> [Passage]
____________________

Other implementation strategies, such those presented by Dalessandro et al. [8], Lev et al. [28], and Carvalho et al. [10], have focused on taking advantage of both hardware and software. In hybrid systems (HyTM), transactions can be executed concurrently using both hardware and software support, whereas phased systems (PhTM) split the execution in phases. In a phase, all transactions execute in the same mode (e.g., hardware or software), thus, simplifying the implementation when compared to HyTM as noticed in [21]. Even with all the advances and improvements seen in the last decade on TM research, works on programmability aspects are limited [2, 6]. This article aims to start filling this gap by providing new opportunities for performance enhancement through barrier elision in the Clang/LLVM compiler. Library support, although suitable for research, requires programmers to manually use the transactional API to instrument accesses to shared memory, lowering the level of abstraction that TM aims to achieve. This requirement creates a steep learning curve for newcomers because extremely careful attention must be paid to when transactions are manually instrumented in order to avoid incorrect or unnecessary instrumentation.
Support for TM in unmanaged languages only recently started to appear in the GNU Compiler Collection (GCC) [1]. Although Intel offered compiler support from 2008 to 2012, it was never part of its main compiler (ICC) and is now discontinued. Support for TM in the C language dates back to 2014 in GCC (version 4.7) and, for C++, to 2016 (version 6.1). GCC’s runtime support is heavily based on Intel®’s TM ABI [19], which is also used in the added support proposed in this work for Clang/LLVM (see Section 3).

____________________

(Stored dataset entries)
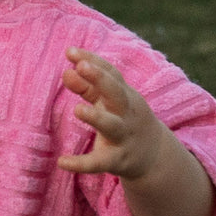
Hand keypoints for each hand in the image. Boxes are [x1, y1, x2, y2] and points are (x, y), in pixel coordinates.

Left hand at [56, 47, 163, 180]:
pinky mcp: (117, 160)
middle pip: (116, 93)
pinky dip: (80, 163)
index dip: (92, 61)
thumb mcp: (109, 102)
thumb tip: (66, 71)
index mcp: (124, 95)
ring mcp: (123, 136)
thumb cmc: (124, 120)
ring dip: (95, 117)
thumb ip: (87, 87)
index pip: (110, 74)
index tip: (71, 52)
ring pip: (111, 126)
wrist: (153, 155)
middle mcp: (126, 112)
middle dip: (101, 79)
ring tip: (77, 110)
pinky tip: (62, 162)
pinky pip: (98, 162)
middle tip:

____________________

> [How to complete this task] Extend the passage on transactional memory, picking up right after its last sentence. The entries stand apart from the passage on transactional memory and are separate material.

> [Exercise answer]
2.1 Transactional Memory Support in GCC

The transactional support provided by GCC [1] is composed of three parts: (i) language support to annotate transactional blocks and functions (Section 2.1.1); (ii) transactional code generation that inserts memory access barriers and other calls to the transactional runtime (Section 2.1.2), and (iii) the runtime library itself shipped with the compiler (Section 2.1.3). Compilers that support TM for other languages than C/C++ exist, but GCC, to the best of our knowledge, is the only C/C++ compiler that is still maintained which support TM. Intel offered a prototype C/C++ compiler that supported STM but it was discontinued in 2010. As TMFree is a C/C++ extension, GCC is the only available baseline used for comparison in Section 5.

2.1.1 Language Support.

Transactional blocks only allow calls to TM_SAFE and TM_PURE 5 functions. Functions marked with TM_SAFE are cloned by the compiler, producing a copy of the original function with all memory accesses instrumented with runtime calls. As for TM_PURE functions, the compiler assumes that they do not have side-effects, thus, no instrumentation is performed. If a function has neither the safe nor the pure attribute, it is considered unsafe. GCC also supports unsafe function calls by means of relaxed transactions.

2.1.2 Transactional Code Generation.

For each transactional block, GCC generates two copies of the code within the block: one with the memory accesses instrumented with the runtime library, and another without any instrumentation that can be used, for instance, with HTM, or other alternative synchronization mechanisms.
During code generation, the compiler might not be able to determine which barriers to elide due to problems such as pointer aliasing [22]. This impossibility forces the compiler to conservatively add unnecessary barriers, leading to the phenomenon known as over-instrumentation [12].
In order to see that the over-instrumentation problem can happen even with very simple code, consider the example shown in Listing 1 from Honorio et al. [17]. In this example, foo is a function that starts a transaction (line 2) which first creates a linked-list (line 3) and then calls initList, passing the list as an argument (line 4). After some processing with L, the transaction publishes some elements of L. Notice that the elements of L will only become visible to other transactions when, and if, the publisher transaction commits. Therefore, all elements of L could be accessed in initList without barriers. However, as initList is annotated with the attribute TM_SAFE, the compiler will create an instrumented version of the function. The loop from line 13 through 16 walks through the linked-list, zeroing out each element (line 14). From the point of view of foo, the linked-list L is only local but, since the compiler cannot deduce that, all read and write accesses to the list in initList will be done via barriers.
Listing 1
Listing 1 Example of over-instrumentation.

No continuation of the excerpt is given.